Early Childhood Education

Perhaps this seems surprising, because I am a teacher, but I do not really believe in early childhood education. It’s not that I don’t believe that early childhood educators are specialist well trained in what they do, I just don’t believe that children need to be formally educated so early. Based on what I saw as a teacher, people always seem to be in such a rush, worrying that their child will “fall behind.” And basically, what I’m going to say is, what difference does it make? What difference does it make whether your child learns to read at 4 or 7? Will it help your child any in the overall course of their life?

I’m going to argue here that small children do not really need formal education. They need an enriching environment where they can play and interact with the real world. Reading to your child for fun can be beneficial, but there is no need to do this in a formal way. Play is the real business of children, and they learn skills for problem solving and social situations from it.

Many children are not really ready for learning academic skills prior to the age of 7. Our Prophet (s) told us to let children play until the age of 7 and then to teach them. Studies from various countries have shown no real academic benefit to starting earlier. A child who starts early struggles to learn skills for several years, and can get a negative perception of them, but children who start when they are developmentally ready, learn quickly. In several northern European countries, formal education does not start until the age of 7, and students in these countries outperform those in the US and UK where children begin their education earlier.

As a teacher, I saw many examples of the state trying to push children to learn skills at an earlier age that were not developmentally appropriate. For example, 2nd graders were expected to learn to interpret symbolism and figurative language in their reading. This is a skill that is not age appropriate for these children. It is not a matter of education. It is a matter of how the child’s thinking works at this age. According to David Elkind in the  Power of Play, children younger than 7 or 8 often have difficulty understanding that something can be 2 things at the same time. If I child cannot understand something being more than one thing at the same time, how can they understand figurative language and symbolism?
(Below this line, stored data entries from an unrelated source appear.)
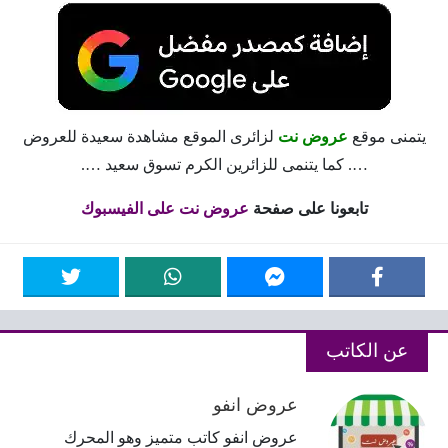
يتمنى موقع
عروض نت
لزائرى الموقع مشاهدة سعيدة للعروض
…. كما يتنمى للزائرين الكرم تسوق سعيد ….
تابعونا على صفحة
عروض نت على الفيسبوك
عن الكاتب
عروض انفو
عروض انفو كاتب متميز وهو المحرك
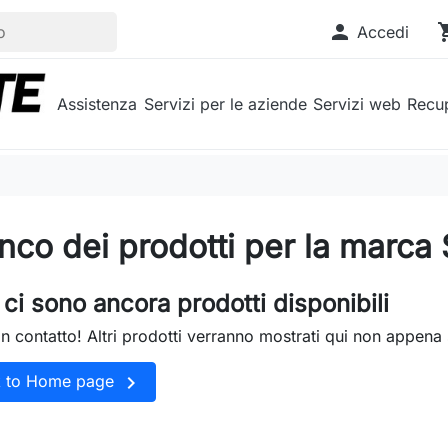

shopp
Accedi
Assistenza
Servizi per le aziende
Servizi web
Recup
nco dei prodotti per la marc
ci sono ancora prodotti disponibili
in contatto! Altri prodotti verranno mostrati qui non appena 

k to Home page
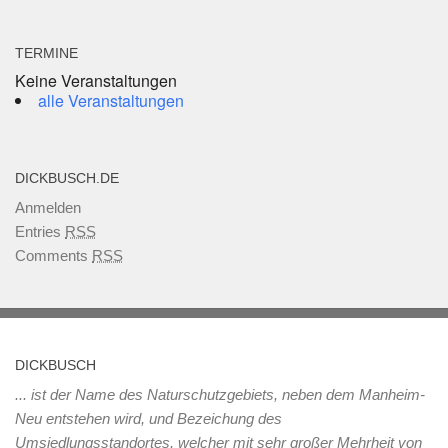
TERMINE
Keine Veranstaltungen
alle Veranstaltungen
DICKBUSCH.DE
Anmelden
Entries
RSS
Comments
RSS
DICKBUSCH
... ist der Name des Naturschutzgebiets, neben dem Manheim-
Neu entstehen wird, und Bezeichung des
Umsiedlungsstandortes, welcher mit sehr großer Mehrheit von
Despite the fear and worry of parents, that their child will be behind in learning skills, I cannot see how being ahead is any real benefit to the child. If a child learns the necessary skills during the course of his schooling, how is learning them earlier of any benefit? Children also develop both physically and mentally at vastly different rates. This competitiveness and comparing them to other children serves no useful purpose.

If we let children learn and grow at their own rates, I think we would see that they will grow into happy, healthy adults. They will learn the skills they need. And they will be more likely to reach their own unique potential.